--- EXCERPT ---

%%

Lisa Merriam

Can You Tweet Your Brand Positioning?

At a fund raiser yesterday, President Obama disparaged his opposition by saying: ” “you can pretty much put their campaign on, on a tweet and have some characters to spare.”

Obama’s comment shows how far the brilliant marketer of 2008 has fallen off his game. Obama has forgotten what it takes to make a winning brand: YES! You should be able to fit your campaign or brand positioning into a tweet!

There is a lot more to an M&M than ”Melts in Your Mouth, Not in Your Hand.” And Nike has a lot more to offer than “Just Do It.” Yet the fact that Mastercard is simply, in one word, “Priceless” says it all. Obama himself owes his election to “Change we can believe in.” Slogans or taglines that can fit in a tweet are a good thing: They convey a positive, unique, and important benefit in a catchy way. Good marketers and good politicians know that’s what it takes to sell product or get elected.

%%

--- EXERCISE OBJECTIVE ---
Set down the brand-positioning post word for word, starting at "Obama’s comment shows" and stopping after "or get elected.".

--- ROWS ---

%%

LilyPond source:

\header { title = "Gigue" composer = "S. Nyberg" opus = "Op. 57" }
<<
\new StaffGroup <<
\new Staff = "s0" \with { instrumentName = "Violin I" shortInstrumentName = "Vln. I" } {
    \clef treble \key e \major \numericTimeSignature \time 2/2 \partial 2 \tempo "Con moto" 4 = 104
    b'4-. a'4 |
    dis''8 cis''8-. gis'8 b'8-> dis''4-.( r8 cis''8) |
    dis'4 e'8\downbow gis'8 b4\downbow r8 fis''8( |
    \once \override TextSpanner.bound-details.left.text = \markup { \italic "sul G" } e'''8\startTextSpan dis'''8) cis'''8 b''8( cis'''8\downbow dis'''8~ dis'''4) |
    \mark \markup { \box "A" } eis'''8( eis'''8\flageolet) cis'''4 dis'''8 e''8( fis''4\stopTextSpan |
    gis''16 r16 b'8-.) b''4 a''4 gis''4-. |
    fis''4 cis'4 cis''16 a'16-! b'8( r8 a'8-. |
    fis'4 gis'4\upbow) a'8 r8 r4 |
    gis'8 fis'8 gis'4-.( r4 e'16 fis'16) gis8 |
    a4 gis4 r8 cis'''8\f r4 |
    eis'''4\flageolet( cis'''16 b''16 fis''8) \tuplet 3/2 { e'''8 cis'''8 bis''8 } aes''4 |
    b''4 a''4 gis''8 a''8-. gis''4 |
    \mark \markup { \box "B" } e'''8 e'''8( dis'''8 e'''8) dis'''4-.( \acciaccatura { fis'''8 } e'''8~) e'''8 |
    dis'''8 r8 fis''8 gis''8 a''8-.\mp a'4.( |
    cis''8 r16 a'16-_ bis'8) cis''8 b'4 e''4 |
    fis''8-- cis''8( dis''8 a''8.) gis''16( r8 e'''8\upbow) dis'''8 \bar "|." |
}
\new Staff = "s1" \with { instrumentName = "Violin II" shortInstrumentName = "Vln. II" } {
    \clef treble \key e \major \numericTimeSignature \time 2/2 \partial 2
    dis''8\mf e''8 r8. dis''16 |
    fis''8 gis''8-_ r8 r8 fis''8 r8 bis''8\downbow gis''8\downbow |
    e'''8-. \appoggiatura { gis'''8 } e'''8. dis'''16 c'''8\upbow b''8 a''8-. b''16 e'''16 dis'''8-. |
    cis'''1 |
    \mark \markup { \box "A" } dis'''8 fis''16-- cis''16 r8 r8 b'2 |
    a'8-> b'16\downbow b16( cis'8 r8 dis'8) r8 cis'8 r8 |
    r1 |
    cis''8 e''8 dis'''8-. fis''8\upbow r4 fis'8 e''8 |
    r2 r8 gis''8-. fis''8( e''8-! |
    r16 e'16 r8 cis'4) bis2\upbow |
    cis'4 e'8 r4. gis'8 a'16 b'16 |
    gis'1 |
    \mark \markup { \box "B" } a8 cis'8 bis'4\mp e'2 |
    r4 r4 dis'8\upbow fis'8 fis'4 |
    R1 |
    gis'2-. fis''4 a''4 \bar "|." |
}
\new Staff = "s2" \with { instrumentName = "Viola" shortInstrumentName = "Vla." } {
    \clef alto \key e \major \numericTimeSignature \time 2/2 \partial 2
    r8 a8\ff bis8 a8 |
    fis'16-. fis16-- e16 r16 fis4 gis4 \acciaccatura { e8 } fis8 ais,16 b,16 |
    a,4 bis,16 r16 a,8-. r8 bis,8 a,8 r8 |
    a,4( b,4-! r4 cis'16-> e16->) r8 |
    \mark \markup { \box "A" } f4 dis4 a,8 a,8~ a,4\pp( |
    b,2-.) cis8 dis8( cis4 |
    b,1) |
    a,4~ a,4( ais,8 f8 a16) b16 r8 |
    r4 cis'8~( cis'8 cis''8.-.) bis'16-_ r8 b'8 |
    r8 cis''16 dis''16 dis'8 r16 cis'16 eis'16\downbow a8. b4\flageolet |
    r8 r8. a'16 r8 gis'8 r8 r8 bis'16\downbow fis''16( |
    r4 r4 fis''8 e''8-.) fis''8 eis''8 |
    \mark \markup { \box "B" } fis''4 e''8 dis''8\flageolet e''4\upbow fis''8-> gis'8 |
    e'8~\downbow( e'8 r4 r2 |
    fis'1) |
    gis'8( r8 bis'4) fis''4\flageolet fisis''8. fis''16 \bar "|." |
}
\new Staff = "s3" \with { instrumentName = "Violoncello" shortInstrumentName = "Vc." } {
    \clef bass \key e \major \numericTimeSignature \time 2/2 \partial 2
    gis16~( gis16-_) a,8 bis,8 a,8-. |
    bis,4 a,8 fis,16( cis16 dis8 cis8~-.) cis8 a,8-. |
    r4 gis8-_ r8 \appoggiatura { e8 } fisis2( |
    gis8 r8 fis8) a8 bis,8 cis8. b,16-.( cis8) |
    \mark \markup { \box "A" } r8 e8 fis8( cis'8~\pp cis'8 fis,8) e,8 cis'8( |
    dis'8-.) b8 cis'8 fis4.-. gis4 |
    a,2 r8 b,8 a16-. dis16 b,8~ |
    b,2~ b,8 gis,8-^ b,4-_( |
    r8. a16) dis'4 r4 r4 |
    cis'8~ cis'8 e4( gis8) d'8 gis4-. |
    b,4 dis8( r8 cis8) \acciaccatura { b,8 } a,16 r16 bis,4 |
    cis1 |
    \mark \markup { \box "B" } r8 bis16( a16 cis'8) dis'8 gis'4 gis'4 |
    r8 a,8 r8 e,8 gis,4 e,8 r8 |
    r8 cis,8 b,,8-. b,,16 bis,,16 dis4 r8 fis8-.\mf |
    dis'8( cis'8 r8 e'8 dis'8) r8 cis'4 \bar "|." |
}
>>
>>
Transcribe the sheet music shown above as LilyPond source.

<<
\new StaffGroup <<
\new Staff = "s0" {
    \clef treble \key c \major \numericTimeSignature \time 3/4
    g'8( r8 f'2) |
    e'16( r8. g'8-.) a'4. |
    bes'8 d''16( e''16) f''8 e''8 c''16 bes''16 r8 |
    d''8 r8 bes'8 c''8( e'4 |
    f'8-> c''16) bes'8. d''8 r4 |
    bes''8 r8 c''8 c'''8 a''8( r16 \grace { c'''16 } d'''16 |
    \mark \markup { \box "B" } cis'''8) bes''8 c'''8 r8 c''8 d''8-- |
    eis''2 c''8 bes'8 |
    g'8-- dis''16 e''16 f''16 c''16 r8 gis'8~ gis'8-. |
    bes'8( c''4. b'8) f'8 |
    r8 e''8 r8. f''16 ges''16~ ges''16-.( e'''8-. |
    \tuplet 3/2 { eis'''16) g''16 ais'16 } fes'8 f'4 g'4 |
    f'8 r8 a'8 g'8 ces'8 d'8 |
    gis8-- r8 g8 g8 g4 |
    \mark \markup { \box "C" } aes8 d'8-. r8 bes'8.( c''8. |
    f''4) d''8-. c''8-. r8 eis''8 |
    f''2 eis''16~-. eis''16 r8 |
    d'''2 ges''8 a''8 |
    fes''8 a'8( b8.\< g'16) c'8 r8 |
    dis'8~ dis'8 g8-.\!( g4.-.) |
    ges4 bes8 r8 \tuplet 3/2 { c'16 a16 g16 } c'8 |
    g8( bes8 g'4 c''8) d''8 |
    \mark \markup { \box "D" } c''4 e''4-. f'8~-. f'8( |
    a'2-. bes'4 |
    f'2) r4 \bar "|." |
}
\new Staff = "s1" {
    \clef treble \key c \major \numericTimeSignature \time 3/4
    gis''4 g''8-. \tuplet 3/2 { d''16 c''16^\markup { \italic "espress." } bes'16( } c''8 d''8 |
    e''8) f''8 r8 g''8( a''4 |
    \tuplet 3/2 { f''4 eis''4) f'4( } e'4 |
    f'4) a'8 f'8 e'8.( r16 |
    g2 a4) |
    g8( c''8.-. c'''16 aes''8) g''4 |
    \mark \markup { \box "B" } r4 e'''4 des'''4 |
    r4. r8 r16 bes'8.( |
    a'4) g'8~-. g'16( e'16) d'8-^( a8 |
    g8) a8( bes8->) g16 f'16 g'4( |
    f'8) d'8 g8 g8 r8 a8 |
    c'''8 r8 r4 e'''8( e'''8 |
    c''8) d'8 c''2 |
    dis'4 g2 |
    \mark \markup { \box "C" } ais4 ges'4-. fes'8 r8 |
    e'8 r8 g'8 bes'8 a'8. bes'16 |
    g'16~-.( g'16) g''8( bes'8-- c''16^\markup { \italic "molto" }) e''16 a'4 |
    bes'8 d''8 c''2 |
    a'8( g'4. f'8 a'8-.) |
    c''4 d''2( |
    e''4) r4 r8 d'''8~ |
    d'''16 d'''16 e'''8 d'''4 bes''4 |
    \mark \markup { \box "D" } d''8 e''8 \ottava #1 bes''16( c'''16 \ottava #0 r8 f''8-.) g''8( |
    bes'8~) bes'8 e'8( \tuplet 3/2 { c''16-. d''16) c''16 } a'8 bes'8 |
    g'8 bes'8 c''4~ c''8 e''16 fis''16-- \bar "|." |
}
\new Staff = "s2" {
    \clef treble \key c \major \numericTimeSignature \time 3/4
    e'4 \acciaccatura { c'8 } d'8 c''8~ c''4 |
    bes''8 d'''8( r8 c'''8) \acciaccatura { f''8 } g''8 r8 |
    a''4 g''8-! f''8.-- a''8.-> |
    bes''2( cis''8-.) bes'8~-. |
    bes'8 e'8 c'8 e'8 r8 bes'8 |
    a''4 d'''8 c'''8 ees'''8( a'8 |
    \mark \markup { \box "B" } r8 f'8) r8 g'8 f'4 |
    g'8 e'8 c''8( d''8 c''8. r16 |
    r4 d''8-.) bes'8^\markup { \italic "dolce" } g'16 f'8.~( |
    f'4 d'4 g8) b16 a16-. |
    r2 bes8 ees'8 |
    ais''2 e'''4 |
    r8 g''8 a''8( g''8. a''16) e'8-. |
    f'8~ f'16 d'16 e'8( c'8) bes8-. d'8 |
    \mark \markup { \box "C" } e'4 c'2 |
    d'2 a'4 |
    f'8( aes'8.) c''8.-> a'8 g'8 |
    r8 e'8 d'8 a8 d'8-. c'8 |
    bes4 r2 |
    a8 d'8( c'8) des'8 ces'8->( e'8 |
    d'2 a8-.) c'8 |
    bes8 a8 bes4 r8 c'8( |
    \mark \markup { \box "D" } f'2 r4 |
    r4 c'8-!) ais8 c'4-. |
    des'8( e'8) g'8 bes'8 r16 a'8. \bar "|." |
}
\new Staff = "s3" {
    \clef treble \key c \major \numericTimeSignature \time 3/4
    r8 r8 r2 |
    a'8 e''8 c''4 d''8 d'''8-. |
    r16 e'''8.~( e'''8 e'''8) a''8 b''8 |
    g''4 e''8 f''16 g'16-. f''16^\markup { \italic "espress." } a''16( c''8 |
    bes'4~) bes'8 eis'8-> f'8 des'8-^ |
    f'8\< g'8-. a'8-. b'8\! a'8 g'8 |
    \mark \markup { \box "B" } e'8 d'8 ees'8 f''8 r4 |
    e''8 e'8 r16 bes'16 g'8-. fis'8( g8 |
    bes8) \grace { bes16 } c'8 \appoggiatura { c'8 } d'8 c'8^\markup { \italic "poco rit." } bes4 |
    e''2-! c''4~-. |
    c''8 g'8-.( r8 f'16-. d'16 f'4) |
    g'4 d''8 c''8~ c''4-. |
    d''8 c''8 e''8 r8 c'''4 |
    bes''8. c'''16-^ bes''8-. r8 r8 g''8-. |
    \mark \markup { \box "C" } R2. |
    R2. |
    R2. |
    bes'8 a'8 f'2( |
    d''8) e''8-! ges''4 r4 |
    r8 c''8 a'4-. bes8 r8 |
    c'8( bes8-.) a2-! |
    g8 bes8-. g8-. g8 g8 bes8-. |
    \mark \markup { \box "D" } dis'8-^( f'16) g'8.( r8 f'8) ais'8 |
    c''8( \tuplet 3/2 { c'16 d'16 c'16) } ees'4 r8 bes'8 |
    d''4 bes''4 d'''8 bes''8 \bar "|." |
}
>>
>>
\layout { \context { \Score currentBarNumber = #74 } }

%%

--- EXERCISE RESULT ---
Obama’s comment shows how far the brilliant marketer of 2008 has fallen off his game. Obama has forgotten what it takes to make a winning brand: YES! You should be able to fit your campaign or brand positioning into a tweet!

There is a lot more to an M&M than ”Melts in Your Mouth, Not in Your Hand.” And Nike has a lot more to offer than “Just Do It.” Yet the fact that Mastercard is simply, in one word, “Priceless” says it all. Obama himself owes his election to “Change we can believe in.” Slogans or taglines that can fit in a tweet are a good thing: They convey a positive, unique, and important benefit in a catchy way. Good marketers and good politicians know that’s what it takes to sell product or get elected.